PRIMARY_REGION="us-east-1"
DR_REGION="us-west-2"
FAILOVER_REASON="$1"

log() {
    echo "[$(date -Iseconds)] $1" | tee -a /var/log/dr/failover-$(date +%Y%m%d).log
}

log "=== DR FAILOVER INITIATED ==="
log "Reason: $FAILOVER_REASON"
log "From: $PRIMARY_REGION → $DR_REGION"

# 1. Verify DR environment
log "1. Verifying DR environment readiness..."
if ! aws eks describe-cluster --name surveillance-dr --region $DR_REGION > /dev/null 2>&1; then
    log "ERROR: DR EKS cluster not accessible"
    exit 1
fi

# 2. Promote DR database from standby
log "2. Promoting DR database..."
aws rds promote-read-replica \
    --db-instance-identifier surveillance-dr-replica \
    --region $DR_REGION

# Wait for promotion
aws rds wait db-instance-available \
    --db-instance-identifier surveillance-dr-replica \
    --region $DR_REGION
log "   DR database promoted successfully"

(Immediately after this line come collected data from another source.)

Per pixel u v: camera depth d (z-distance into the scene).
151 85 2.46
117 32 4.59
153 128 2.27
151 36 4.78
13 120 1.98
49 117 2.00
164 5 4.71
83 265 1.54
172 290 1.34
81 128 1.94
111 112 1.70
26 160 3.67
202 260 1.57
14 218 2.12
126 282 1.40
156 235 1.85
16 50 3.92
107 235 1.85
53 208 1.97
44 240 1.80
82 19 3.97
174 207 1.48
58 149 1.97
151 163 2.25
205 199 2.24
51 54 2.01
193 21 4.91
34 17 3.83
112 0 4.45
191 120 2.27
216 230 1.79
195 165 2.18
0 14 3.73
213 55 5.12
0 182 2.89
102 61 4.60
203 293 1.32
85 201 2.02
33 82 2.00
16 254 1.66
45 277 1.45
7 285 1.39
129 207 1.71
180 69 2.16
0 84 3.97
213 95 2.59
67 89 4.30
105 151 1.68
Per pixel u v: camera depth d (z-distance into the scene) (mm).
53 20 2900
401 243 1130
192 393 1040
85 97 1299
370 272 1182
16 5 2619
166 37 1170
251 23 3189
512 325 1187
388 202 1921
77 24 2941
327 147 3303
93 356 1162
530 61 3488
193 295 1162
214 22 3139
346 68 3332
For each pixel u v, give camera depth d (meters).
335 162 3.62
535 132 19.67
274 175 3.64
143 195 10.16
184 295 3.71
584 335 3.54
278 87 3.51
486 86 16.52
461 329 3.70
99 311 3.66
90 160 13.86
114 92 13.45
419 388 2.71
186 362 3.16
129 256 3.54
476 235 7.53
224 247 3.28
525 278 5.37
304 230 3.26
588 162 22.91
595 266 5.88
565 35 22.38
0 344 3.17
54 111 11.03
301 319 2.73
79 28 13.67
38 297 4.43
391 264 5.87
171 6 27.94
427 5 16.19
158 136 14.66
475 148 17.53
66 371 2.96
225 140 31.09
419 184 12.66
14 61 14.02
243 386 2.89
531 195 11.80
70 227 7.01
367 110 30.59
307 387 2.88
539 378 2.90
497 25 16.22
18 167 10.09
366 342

# 3. Enable Multi-AZ on DR database
log "3. Enabling Multi-AZ on DR database..."
aws rds modify-db-instance \
    --db-instance-identifier surveillance-dr-replica \
    --multi-az \
    --apply-immediately \
    --region $DR_REGION

# 4. Scale up DR EKS cluster
log "4. Scaling up DR EKS cluster..."
aws eks update-nodegroup-config \
    --cluster-name surveillance-dr \
    --nodegroup-name surveillance-workers \
    --scaling-config minSize=3,maxSize=10,desiredSize=3 \
    --region $DR_REGION

# Wait for nodes
sleep 120
kubectl wait --for=condition=Ready nodes --all --timeout=300s

# 5. Deploy application to DR
log "5. Deploying application to DR..."
kubectl config use-context surveillance-dr
kubectl apply -k k8s/overlays/dr/

# Wait for deployments
kubectl wait --for=condition=available \
    --all deployments \
    --namespace surveillance \
    --timeout=600s

# 6. Update DNS to point to DR
log "6. Updating DNS to DR region..."
aws route53 change-resource-record-sets \
    --hosted-zone-id $HOSTED_ZONE_ID \
    --change-batch file://dr-dns-update.json

# 7. Verify health
log "7. Running health checks..."
for i in {1..10}; do
    if curl -f https://surveillance.company.com/health/deep > /dev/null 2>&1; then
        log "   Health check PASSED"
        break
    fi
    log "   Health check attempt $i/10..."
    sleep 10
done

# 8. Verify cameras reconnecting
log "8. Verifying camera streams..."
sleep 60
STREAM_COUNT=$(curl -s https://surveillance.company.com/api/v1/cameras/status | \
    jq '[.cameras[] | select(.status == "active")] | length')
log "   Active streams: $STREAM_COUNT/8"

# 9. Send notifications
log "9. Sending notifications..."
curl -X POST "$SLACK_WEBHOOK" \
    -H 'Content-type: application/json' \
    -d "{\"text\":\"DR FAILOVER COMPLETE: Production now running in $DR_REGION. Reason: $FAILOVER_REASON. Active streams: $STREAM_COUNT/8\"}"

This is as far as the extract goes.